EXCERPTED DATA Start Marker

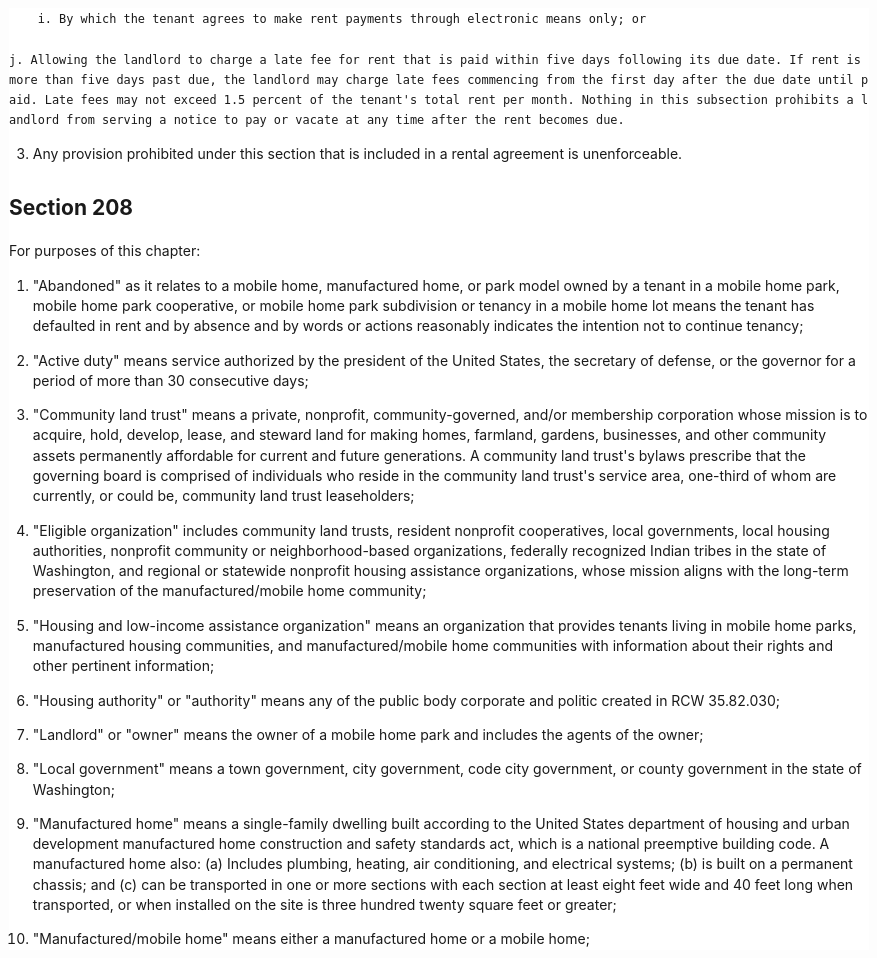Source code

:        i. By which the tenant agrees to make rent payments through electronic means only; or

    j. Allowing the landlord to charge a late fee for rent that is paid within five days following its due date. If rent is more than five days past due, the landlord may charge late fees commencing from the first day after the due date until paid. Late fees may not exceed 1.5 percent of the tenant's total rent per month. Nothing in this subsection prohibits a landlord from serving a notice to pay or vacate at any time after the rent becomes due.

3. Any provision prohibited under this section that is included in a rental agreement is unenforceable.

## Section 208
For purposes of this chapter:

1. "Abandoned" as it relates to a mobile home, manufactured home, or park model owned by a tenant in a mobile home park, mobile home park cooperative, or mobile home park subdivision or tenancy in a mobile home lot means the tenant has defaulted in rent and by absence and by words or actions reasonably indicates the intention not to continue tenancy;

2. "Active duty" means service authorized by the president of the United States, the secretary of defense, or the governor for a period of more than 30 consecutive days;

3. "Community land trust" means a private, nonprofit, community-governed, and/or membership corporation whose mission is to acquire, hold, develop, lease, and steward land for making homes, farmland, gardens, businesses, and other community assets permanently affordable for current and future generations. A community land trust's bylaws prescribe that the governing board is comprised of individuals who reside in the community land trust's service area, one-third of whom are currently, or could be, community land trust leaseholders;

4. "Eligible organization" includes community land trusts, resident nonprofit cooperatives, local governments, local housing authorities, nonprofit community or neighborhood-based organizations, federally recognized Indian tribes in the state of Washington, and regional or statewide nonprofit housing assistance organizations, whose mission aligns with the long-term preservation of the manufactured/mobile home community;

5. "Housing and low-income assistance organization" means an organization that provides tenants living in mobile home parks, manufactured housing communities, and manufactured/mobile home communities with information about their rights and other pertinent information;

6. "Housing authority" or "authority" means any of the public body corporate and politic created in RCW 35.82.030;

7. "Landlord" or "owner" means the owner of a mobile home park and includes the agents of the owner;

8. "Local government" means a town government, city government, code city government, or county government in the state of Washington;

9. "Manufactured home" means a single-family dwelling built according to the United States department of housing and urban development manufactured home construction and safety standards act, which is a national preemptive building code. A manufactured home also: (a) Includes plumbing, heating, air conditioning, and electrical systems; (b) is built on a permanent chassis; and (c) can be transported in one or more sections with each section at least eight feet wide and 40 feet long when transported, or when installed on the site is three hundred twenty square feet or greater;

10. "Manufactured/mobile home" means either a manufactured home or a mobile home;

EXCERPTED DATA End Marker

**TASK DESCRIPTION**
Write out all the entries exactly, except for the pictures.

**ANSWER TO THIS EXERCISE**
Source code

:        i. By which the tenant agrees to make rent payments through electronic means only; or

    j. Allowing the landlord to charge a late fee for rent that is paid within five days following its due date. If rent is more than five days past due, the landlord may charge late fees commencing from the first day after the due date until paid. Late fees may not exceed 1.5 percent of the tenant's total rent per month. Nothing in this subsection prohibits a landlord from serving a notice to pay or vacate at any time after the rent becomes due.

3. Any provision prohibited under this section that is included in a rental agreement is unenforceable.

## Section 208
For purposes of this chapter:

1. "Abandoned" as it relates to a mobile home, manufactured home, or park model owned by a tenant in a mobile home park, mobile home park cooperative, or mobile home park subdivision or tenancy in a mobile home lot means the tenant has defaulted in rent and by absence and by words or actions reasonably indicates the intention not to continue tenancy;

2. "Active duty" means service authorized by the president of the United States, the secretary of defense, or the governor for a period of more than 30 consecutive days;

3. "Community land trust" means a private, nonprofit, community-governed, and/or membership corporation whose mission is to acquire, hold, develop, lease, and steward land for making homes, farmland, gardens, businesses, and other community assets permanently affordable for current and future generations. A community land trust's bylaws prescribe that the governing board is comprised of individuals who reside in the community land trust's service area, one-third of whom are currently, or could be, community land trust leaseholders;

4. "Eligible organization" includes community land trusts, resident nonprofit cooperatives, local governments, local housing authorities, nonprofit community or neighborhood-based organizations, federally recognized Indian tribes in the state of Washington, and regional or statewide nonprofit housing assistance organizations, whose mission aligns with the long-term preservation of the manufactured/mobile home community;

5. "Housing and low-income assistance organization" means an organization that provides tenants living in mobile home parks, manufactured housing communities, and manufactured/mobile home communities with information about their rights and other pertinent information;

6. "Housing authority" or "authority" means any of the public body corporate and politic created in RCW 35.82.030;

7. "Landlord" or "owner" means the owner of a mobile home park and includes the agents of the owner;

8. "Local government" means a town government, city government, code city government, or county government in the state of Washington;

9. "Manufactured home" means a single-family dwelling built according to the United States department of housing and urban development manufactured home construction and safety standards act, which is a national preemptive building code. A manufactured home also: (a) Includes plumbing, heating, air conditioning, and electrical systems; (b) is built on a permanent chassis; and (c) can be transported in one or more sections with each section at least eight feet wide and 40 feet long when transported, or when installed on the site is three hundred twenty square feet or greater;

10. "Manufactured/mobile home" means either a manufactured home or a mobile home;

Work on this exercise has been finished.